From the standpoint of BGR’s mission—food justice and the alleviation of hunger—the America First strategy is no replacement for USAID. It is rather an ultimately self-defeating, self-serving justification for the heartlessness disregard for the welfare of anyone other than one’s own clan or tribe or social class. The root causes of disease, social unrest, dependency and much of the political strife we see around the world are poverty, hunger, malnutrition, climate change, a lack of resources and ineffective leadership. By ignoring these, the America First strategy will not only prove ultimately unsuccessful but may well contribute to the outbreak of future pandemics, social conflict, war, mass migrations and economic collapse.
The Buddha taught that “hunger is the worse form of illness” and that the “gift of food is the gift of life.” He also taught that generosity, morality and compassion are the starting points of spiritual practice. Policies that abolish food aid and health care for the underprivileged, which give no hope for a better life, such as the America First strategy, stand in stark contrast to these teachings.
For BGR, generosity is not only about the moral cultivation of the giver, but also about supporting systems, such as USAID, that keep people alive, especially at their most vulnerable moments. Similarly, morality is not just a set of rules that individuals must follow; morality must guide the social order in ways that ameliorate collective suffering and help us live in harmony with our planet and one another. This means that we must actively address those causes and conditions of suffering. Instead of putting “America First,” we must put people first because this is the morally right thing to do, the only way to succeed.

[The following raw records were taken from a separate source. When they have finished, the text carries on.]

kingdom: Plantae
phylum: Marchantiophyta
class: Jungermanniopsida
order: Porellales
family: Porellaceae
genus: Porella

The same can be said about compassion. For BGR compassion is not a sentiment; it is a readiness to recognize suffering clearly and to respond through service, with integrity, concrete action and advocacy. True compassion is guided by insight and wisdom and compels us to wrestle with the hard realities we face. The fact is that no amount of individual largesse or even corporate philanthropy can fill the gap left by the abolition of USAID and its many programs. Sadly, there appears to be little concern on Capitol Hill for resurrecting USAID or at least restoring its lost programs.
That’s why it is left to us as citizens to voice our concerns, to call on our senators and representatives to let them know that a health strategy that protects borders from outbreaks is not the same as a hunger strategy that protects children from wasting, mothers from preventable death, and subsistence farm families from starvation. We must impress on them, through our emails, letters, phone calls, comments at townhall meetings and votes, that hunger, agricultural development, and maternal–infant nutrition must be treated as essential rather than optional elements of a truly moral, humane and robust foreign policy. Finally, we must do what we can to expand philanthropic partnerships, support proven hunger relief and sustainable agriculture initiatives, and advocate for an international food system grounded in social justice and ecological sustainability—aims that BGR explicitly embraces.
At a time when aid narrows and suffering widens, compassion must step in and step up. Compassion asks us to see suffering clearly and compels us to refuse indifference. Generosity requires us to go the extra mile, use all the resources at our disposal and do what we can to make a change for the better. We must say no to the cynical exceptionalism of “America First,” recognize that our fate is inextricably bound up with all the people living on this planet, and do what we can to create a world where everyone can thrive.
David Braughton is the Vice-Chair of Buddhist Global Relief and Chair of BGR’s Projects Committee.